Trinitarian politics is the best predictor of an individual’s votes — not the belief in Christianity’s doctrine of the Trinity but adherence to the holy alliance of biblical literalism, free-market ideology and hostility toward science.
“One in three, three in all” seems a fitting motto for conservative evangelical Christian politicians like Paul Broun — a Southern Baptist, a Republican congressman and a global-warming denier, who voted last week against America taking action to address climate change.
A member of Prince Avenue Baptist Church in Athens, Ga., Broun’s faith credentials are well-established.
A YouTube video clip shows Broun praying with Rob Schenck and Patrick Mahoney, two Christian right leaders, in a service in the U.S. Capitol, where they anointed with oil from the Holy Land the doorway through which President-elect Barack Obama would walk to the inauguration platform.
“In the name of the Father, and of the Son and of the Holy Spirit,” began Schenck, as he placed anointing oil on the doorposts. With hand raised and palm open, Broun repeatedly uttered, “Yes, Lord” and “Thank you, Lord.”
At the end of the clip, Broun said, “We just need to serve the Lord Jesus Christ in everything that we say and all that we do.”
Broun introduced four months later a congressional resolution asking Obama to proclaim 2010 as “The National Year of the Bible.” He wanted all Americans of faith to apply the “timeless message of the Holy Scripture.”
A critic of the separation of church and state, Broun said too many duties have been turned over to the government: “What we are doing in our society is not according to God’s instructions.”
“[T]he Holy Bible is true,” said Broun. “It’s literal and it’s God’s direction to us. … It directs every aspect of life.”
Last week, he accused the scientific community of deception, denied global warming and spoke against taxes.
“Scientists all over this world say that the idea of human-induced global climate change is one of the greatest hoaxes perpetrated out of the scientific community. It is a hoax. There is no scientific consensus,” said the Georgia congressman, claiming wrongly that the “American Clean Energy and Security Act” would cost the American family thousands of dollars in taxes.
Broun had attacked the bill, advanced by Reps. Henry Waxman (D-Calif.) and Ed Markey (D-Mass.), weeks earlier as “the largest tax increase in American history.” He urged Americans “to see the Waxman-Markey legislation for what it really is: an economy-crippling Wacky-Marxist Tax-and-Cap bill.”
The Marxist smear paralleled Broun’s smear of President Barack Obama as the “steamroller of socialism.”
Biography as theology is one way to understand how Broun, a medical doctor by training, has come to embrace trinitarian politics.
“I had been living a prideful, sinful, self-centered lifestyle,” said Broun, confessing on the House floor to several broken marriages and financial problems.
He recalled seeing a copy of a Bible in his office, remembering a sign with John 3:16 on it at a football game and picking up the Bible.
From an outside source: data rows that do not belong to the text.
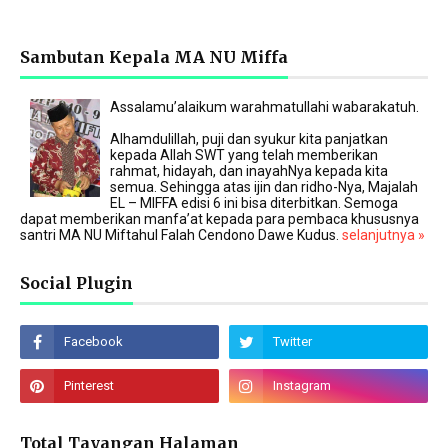
Sambutan Kepala MA NU Miffa
Assalamu’alaikum warahmatullahi wabarakatuh.
Alhamdulillah, puji dan syukur kita panjatkan
kepada Allah SWT yang telah memberikan
rahmat, hidayah, dan inayahNya kepada kita
semua. Sehingga atas ijin dan ridho-Nya, Majalah
EL – MIFFA edisi 6 ini bisa diterbitkan. Semoga
dapat memberikan manfa’at kepada para pembaca khususnya
santri MA NU Miftahul Falah Cendono Dawe Kudus.
selanjutnya »
Social Plugin
Total Tayangan Halaman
He then quoted John 3:16 — “For God so loved the world that he gave his only begotten son for whosoever shall believe in him shall not perish but have everlasting life.”
Broun said, “My heart was pricked.”
“God really came into my life and he has changed my life,” said Broun, who professed his faith in Jesus Christ in November 1986.
Broun’s profession of faith is a classical Baptist story and a positive testimony to the power of salvation to reorient a life.
Broun’s conversion to Christianity was apparently accompanied by a conversion to the Republican Party. Even though his father was serving as a Democratic Georgia state senator and had done so since 1962, Broun ran as a Republican congressional candidate in 1990. He lost several more campaigns before being elected to Congress.
“The reason I ran as a Republican is, well, because of the moral issues more than anything else,” said Broun. “My faith is very important to me.”
By his own words, faith has shaped his politics, albeit in a questionable direction on the environment.
The text that pricked his heart should have pricked his moral conscience on the environmental front, if he actually read the Bible literally.
A key word in John 3:16 is the word “world.” In the original language of the text — Greek — the word for world is “cosmos,” the root for the English word cosmos, not “anthropos,” the root for anthropology or man. The text is literally saying that God so loved the entire created order that he sent his son Jesus Christ to redeem it.
Unfortunately, too many fundamentalists and conservative evangelicals who claim to read the Bible literally read the Bible with an anthropocentric or man-centered agenda, especially John 3:16. Their spiritual self-assuredness and private self-centeredness enable them to dismiss the scientific consensus about global warming and be indifferent to long-term moral obligations such as earth-keeping. That leaves them with a singular concern with lower personal taxes.
Trinitarian politics threatens the common good.
Robert Parham is executive editor of EthicsDaily.com and executive director of its parent organization, the Baptist Center for Ethics.